Rename "chart" to "graph" throughout the data and give all the lines again with nothing else changed. Leave the pictures out of your answer.

Chart analysis data ▸

************

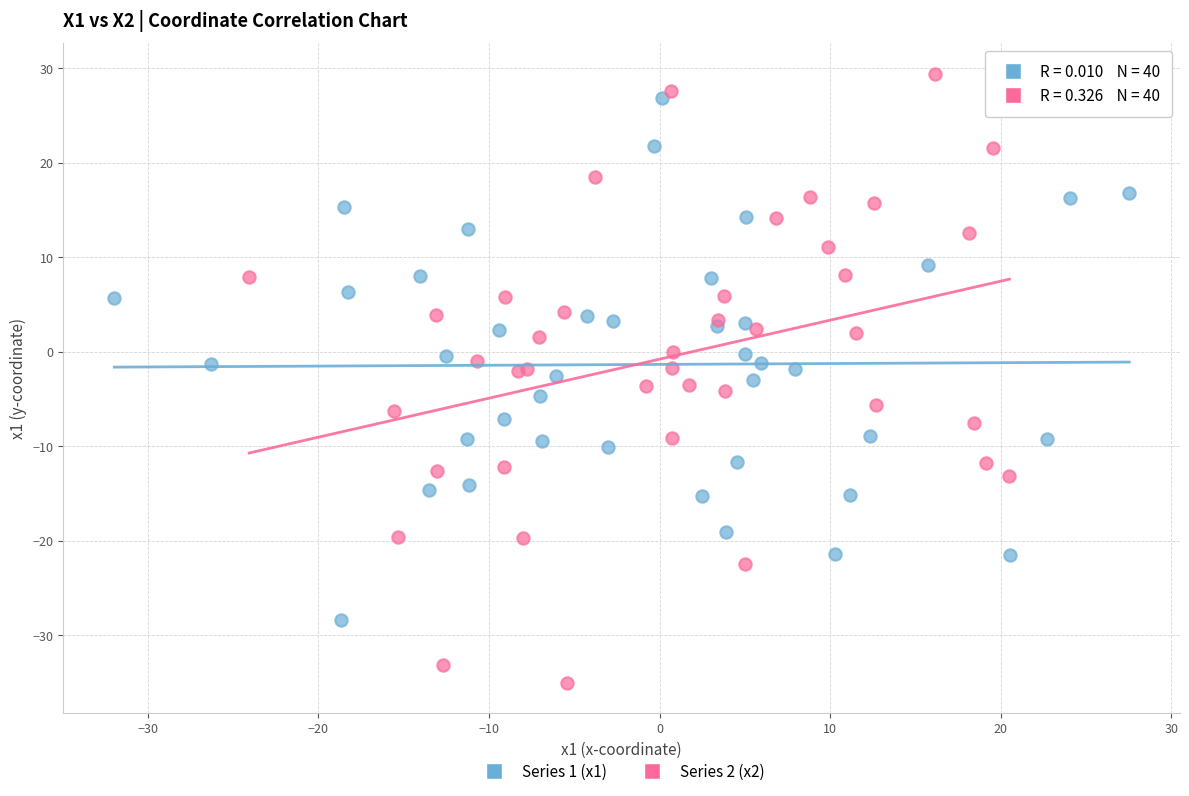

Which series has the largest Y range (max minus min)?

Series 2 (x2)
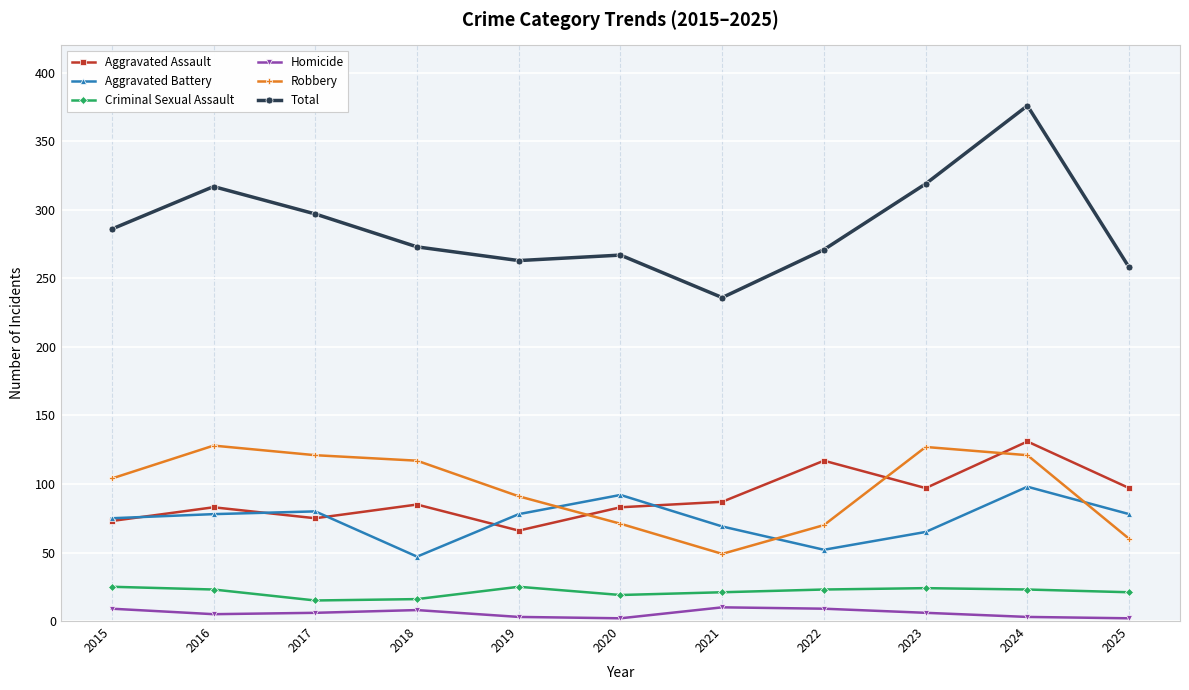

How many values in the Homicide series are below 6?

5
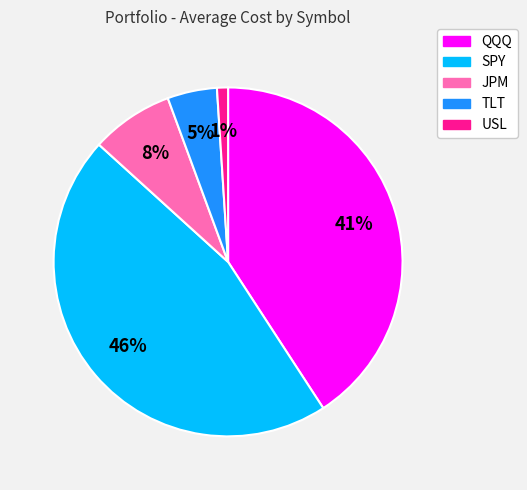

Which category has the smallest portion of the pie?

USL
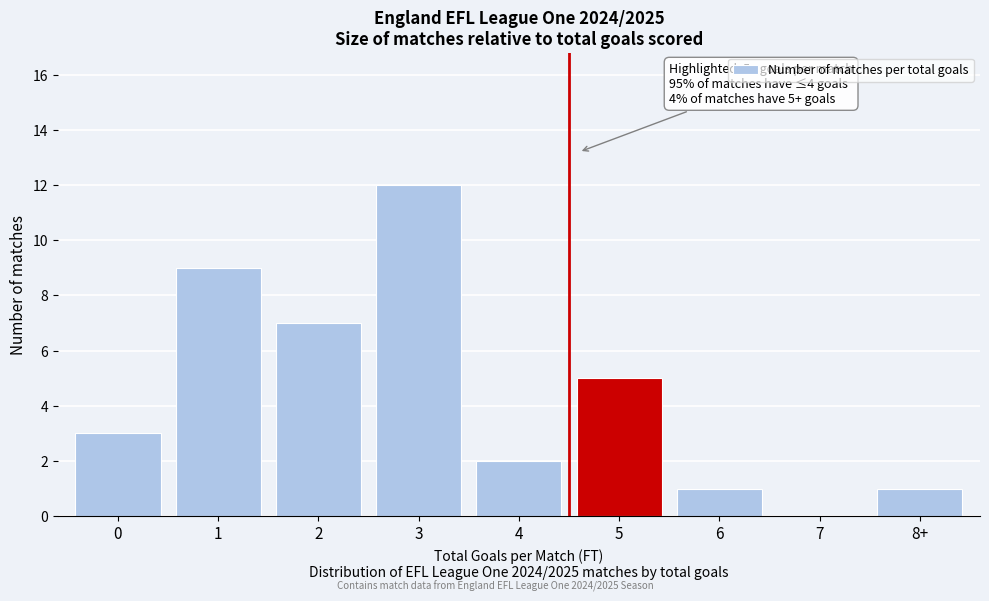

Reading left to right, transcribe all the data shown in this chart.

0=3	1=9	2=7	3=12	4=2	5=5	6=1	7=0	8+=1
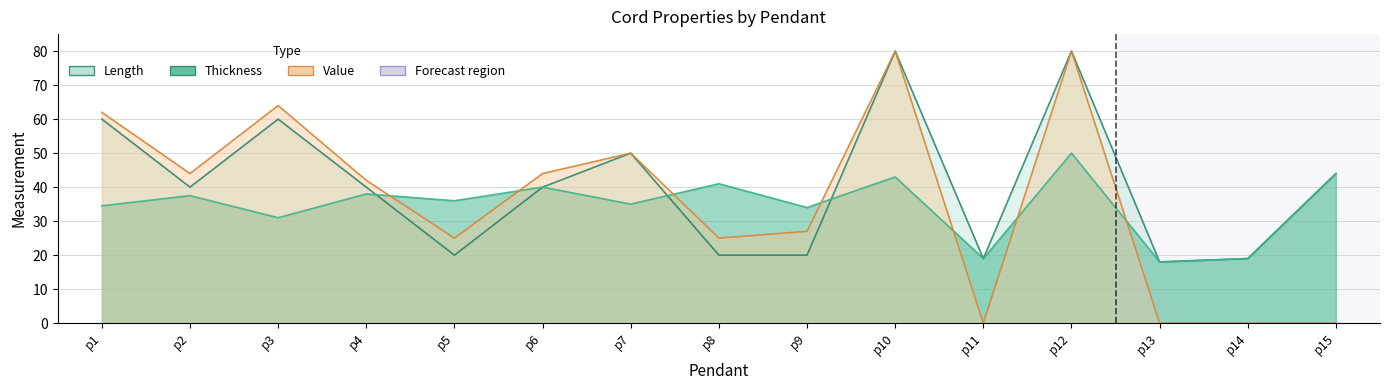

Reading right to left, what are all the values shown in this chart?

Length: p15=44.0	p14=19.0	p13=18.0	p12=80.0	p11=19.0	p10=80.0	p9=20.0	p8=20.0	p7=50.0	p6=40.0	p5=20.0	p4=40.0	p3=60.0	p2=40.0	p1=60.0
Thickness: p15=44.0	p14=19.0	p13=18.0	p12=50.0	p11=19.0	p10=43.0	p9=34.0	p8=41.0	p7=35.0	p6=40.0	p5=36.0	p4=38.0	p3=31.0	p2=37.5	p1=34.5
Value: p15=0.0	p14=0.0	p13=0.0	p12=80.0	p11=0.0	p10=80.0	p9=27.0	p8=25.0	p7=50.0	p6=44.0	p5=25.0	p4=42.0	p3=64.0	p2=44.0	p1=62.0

************

PROBLEM SOLUTION ▸
Which series has the largest Y range (max minus min)?

Series 2 (x2)

How many values in the Homicide series are below 6?

5

Which category has the smallest portion of the pie?

USL

Reading left to right, transcribe all the data shown in this graph.

0=3	1=9	2=7	3=12	4=2	5=5	6=1	7=0	8+=1

Reading right to left, what are all the values shown in this graph?

Length: p15=44.0	p14=19.0	p13=18.0	p12=80.0	p11=19.0	p10=80.0	p9=20.0	p8=20.0	p7=50.0	p6=40.0	p5=20.0	p4=40.0	p3=60.0	p2=40.0	p1=60.0
Thickness: p15=44.0	p14=19.0	p13=18.0	p12=50.0	p11=19.0	p10=43.0	p9=34.0	p8=41.0	p7=35.0	p6=40.0	p5=36.0	p4=38.0	p3=31.0	p2=37.5	p1=34.5
Value: p15=0.0	p14=0.0	p13=0.0	p12=80.0	p11=0.0	p10=80.0	p9=27.0	p8=25.0	p7=50.0	p6=44.0	p5=25.0	p4=42.0	p3=64.0	p2=44.0	p1=62.0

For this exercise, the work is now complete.